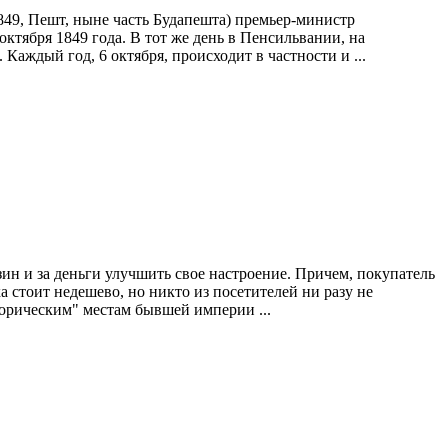
1849, Пешт, ныне часть Будапешта) премьер-министр
ктября 1849 года. В тот же день в Пенсильвании, на
Каждый год, 6 октября, происходит в частности и ...
ин и за деньги улучшить свое настроение. Причем, покупатель
а стоит недешево, но никто из посетителей ни разу не
торическим" местам бывшей империи ...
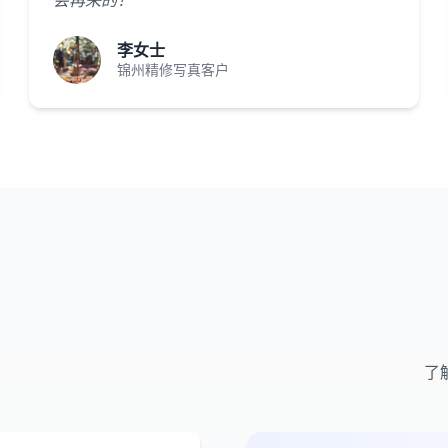
会再来的！"
李女士
锦州精修写真客户
了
------------------------------------------------------------
Task to complete >> Rewrite the text read from all the items, with "недешево" swapped for "дорого" and nothing else altered. Omit the pictures from your answer.

Answer to this problem >>
1849, Пешт, ныне часть Будапешта) премьер-министр
ктября 1849 года. В тот же день в Пенсильвании, на
Каждый год, 6 октября, происходит в частности и ...
ин и за деньги улучшить свое настроение. Причем, покупатель
а стоит дорого, но никто из посетителей ни разу не
торическим" местам бывшей империи ...
会再来的！"
李女士
锦州精修写真客户
了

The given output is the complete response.